Recent demonstrations of white supremacists in Charlottesville, Va., have raised questions about whether hateful speech and racist comments are protected by the First Amendment.
The U.S Supreme Court has made it clear that governments may not restrict speech expressing ideas that offend, most recently in a unanimous 8-0 ruling on June 19, 2017, in Matal v. Tam, known as the “Slants” case.
On April 20, former Vermont governor and ex-Democratic National Committee chair Howard Dean tweeted a message like Mayor Wheeler’s. Referring to past comments by conservative commentator Ann Coulter, he tweeted: “Hate speech is not protected by the First Amendment.” But in Matal v. Tam, which protected the trademark of names even though they might offend, the Supreme Court said, “Speech that demeans on the basis of race, ethnicity, gender, religion, age, disability or any other similar ground is hateful; but the proudest boast of our free speech jurisprudence is that we protect the freedom to express ‘the thought that we hate.’”

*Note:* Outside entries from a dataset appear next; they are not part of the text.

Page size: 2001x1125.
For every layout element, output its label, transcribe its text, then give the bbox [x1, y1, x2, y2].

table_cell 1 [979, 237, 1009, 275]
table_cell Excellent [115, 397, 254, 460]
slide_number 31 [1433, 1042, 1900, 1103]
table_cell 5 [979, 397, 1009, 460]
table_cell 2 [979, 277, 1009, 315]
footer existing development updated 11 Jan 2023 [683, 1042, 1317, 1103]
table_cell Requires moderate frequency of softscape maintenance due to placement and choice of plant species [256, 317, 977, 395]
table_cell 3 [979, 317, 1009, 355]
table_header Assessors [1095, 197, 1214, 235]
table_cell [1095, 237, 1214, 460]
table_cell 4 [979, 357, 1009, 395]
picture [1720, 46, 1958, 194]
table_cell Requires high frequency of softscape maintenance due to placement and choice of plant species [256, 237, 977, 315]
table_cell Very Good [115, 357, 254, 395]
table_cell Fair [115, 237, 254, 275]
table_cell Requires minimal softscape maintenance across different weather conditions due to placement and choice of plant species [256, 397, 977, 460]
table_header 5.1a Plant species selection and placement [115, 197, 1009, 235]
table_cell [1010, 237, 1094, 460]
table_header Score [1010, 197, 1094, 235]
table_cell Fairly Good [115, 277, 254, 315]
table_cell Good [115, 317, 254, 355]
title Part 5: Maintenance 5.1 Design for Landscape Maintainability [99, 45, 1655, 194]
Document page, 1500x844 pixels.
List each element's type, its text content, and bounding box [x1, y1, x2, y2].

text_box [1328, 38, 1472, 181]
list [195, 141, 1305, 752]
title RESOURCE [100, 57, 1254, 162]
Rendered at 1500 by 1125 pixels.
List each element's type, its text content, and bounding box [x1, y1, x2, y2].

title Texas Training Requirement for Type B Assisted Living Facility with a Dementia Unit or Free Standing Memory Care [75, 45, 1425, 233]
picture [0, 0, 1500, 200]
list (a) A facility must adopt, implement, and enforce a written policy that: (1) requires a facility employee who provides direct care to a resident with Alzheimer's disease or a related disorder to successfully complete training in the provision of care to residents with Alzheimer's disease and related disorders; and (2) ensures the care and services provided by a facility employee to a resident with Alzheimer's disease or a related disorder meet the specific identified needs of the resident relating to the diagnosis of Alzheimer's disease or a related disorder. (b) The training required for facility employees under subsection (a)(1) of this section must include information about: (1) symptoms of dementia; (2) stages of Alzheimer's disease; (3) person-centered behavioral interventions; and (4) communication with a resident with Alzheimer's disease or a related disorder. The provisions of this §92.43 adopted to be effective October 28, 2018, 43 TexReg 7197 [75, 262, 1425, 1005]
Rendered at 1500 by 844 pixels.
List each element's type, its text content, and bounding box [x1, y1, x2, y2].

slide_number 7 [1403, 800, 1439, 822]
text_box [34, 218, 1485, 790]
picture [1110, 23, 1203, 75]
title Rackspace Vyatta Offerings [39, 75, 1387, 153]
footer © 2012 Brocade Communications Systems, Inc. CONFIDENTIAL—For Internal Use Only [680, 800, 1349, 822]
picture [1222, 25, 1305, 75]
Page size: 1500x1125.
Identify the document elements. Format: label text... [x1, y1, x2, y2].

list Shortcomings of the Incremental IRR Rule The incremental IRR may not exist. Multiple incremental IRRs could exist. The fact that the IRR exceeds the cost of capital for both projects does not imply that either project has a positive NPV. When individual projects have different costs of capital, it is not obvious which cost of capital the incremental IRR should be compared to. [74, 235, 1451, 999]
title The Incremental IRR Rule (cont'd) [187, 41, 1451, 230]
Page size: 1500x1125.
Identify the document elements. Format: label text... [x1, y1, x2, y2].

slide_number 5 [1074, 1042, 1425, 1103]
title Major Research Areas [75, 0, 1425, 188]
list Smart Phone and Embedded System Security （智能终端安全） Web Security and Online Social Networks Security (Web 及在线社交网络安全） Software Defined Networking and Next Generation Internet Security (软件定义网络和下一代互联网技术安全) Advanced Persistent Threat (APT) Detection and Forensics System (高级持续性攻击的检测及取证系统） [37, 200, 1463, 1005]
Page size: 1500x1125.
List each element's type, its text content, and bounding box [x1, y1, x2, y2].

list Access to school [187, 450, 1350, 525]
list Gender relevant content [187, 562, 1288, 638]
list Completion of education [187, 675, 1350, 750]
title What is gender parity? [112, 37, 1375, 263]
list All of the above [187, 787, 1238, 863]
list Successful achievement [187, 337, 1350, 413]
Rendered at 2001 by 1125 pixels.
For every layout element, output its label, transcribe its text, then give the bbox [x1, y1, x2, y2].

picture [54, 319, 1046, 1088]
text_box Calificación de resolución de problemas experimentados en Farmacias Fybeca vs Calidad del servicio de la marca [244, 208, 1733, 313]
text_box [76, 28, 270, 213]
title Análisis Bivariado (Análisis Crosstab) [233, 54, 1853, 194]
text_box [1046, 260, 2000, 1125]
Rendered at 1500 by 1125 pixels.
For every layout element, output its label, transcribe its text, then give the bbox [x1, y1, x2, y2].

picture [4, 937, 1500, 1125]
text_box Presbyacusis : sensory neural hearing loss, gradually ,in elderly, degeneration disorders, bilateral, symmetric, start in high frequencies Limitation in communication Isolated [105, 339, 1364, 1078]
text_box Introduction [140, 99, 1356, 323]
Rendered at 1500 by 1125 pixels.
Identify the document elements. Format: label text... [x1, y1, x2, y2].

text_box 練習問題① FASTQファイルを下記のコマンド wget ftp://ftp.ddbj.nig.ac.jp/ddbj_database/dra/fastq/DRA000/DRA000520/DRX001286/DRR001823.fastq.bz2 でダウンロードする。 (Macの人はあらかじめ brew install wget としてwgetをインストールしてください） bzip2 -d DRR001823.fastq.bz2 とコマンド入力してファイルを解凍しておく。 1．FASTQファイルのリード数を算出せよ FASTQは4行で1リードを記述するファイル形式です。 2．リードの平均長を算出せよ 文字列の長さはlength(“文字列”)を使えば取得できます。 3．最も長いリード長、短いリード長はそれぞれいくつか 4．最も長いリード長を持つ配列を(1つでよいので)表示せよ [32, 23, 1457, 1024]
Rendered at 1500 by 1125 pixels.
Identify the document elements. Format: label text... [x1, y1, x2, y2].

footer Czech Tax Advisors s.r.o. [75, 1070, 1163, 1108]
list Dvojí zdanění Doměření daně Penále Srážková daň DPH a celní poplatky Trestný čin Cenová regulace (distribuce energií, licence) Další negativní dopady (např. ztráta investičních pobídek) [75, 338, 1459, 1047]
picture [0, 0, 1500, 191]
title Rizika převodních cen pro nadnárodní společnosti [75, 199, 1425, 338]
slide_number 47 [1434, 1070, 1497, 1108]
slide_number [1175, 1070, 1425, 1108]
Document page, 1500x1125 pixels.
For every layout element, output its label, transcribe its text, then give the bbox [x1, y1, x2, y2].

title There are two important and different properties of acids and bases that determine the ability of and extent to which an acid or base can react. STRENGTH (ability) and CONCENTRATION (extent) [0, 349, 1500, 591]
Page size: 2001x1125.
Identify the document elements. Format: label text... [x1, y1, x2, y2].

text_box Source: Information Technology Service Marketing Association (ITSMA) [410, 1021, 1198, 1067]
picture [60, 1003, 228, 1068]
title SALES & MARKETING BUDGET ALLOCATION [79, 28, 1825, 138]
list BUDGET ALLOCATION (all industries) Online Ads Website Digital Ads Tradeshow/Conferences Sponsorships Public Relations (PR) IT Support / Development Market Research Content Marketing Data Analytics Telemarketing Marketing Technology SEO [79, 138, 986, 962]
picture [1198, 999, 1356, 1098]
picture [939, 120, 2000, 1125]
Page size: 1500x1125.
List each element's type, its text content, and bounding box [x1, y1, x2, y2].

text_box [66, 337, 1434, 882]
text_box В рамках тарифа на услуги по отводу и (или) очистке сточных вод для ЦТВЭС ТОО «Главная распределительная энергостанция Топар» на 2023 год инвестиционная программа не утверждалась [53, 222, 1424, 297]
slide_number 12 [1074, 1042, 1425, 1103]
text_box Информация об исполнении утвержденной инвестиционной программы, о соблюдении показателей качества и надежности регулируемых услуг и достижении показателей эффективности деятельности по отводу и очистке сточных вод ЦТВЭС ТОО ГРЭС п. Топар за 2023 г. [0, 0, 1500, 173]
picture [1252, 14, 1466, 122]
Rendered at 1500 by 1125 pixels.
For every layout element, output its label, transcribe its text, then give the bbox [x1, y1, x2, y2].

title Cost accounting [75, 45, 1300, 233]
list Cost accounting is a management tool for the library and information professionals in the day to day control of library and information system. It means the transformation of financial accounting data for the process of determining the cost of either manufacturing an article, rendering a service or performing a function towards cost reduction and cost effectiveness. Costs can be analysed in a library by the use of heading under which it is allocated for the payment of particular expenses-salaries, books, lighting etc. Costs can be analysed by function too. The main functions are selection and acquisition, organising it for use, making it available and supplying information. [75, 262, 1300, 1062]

In general, courts have found there is no First Amendment protection to speak fighting words — those words without social value, directed to a specific individual, which would provoke a reasonable member of the group about whom the words are spoken. But experts say merely offensive or bigoted speech does not rise to that level. Determining when individual conduct crosses the “offends” line is a legal question that requires examination on a case-by-case basis.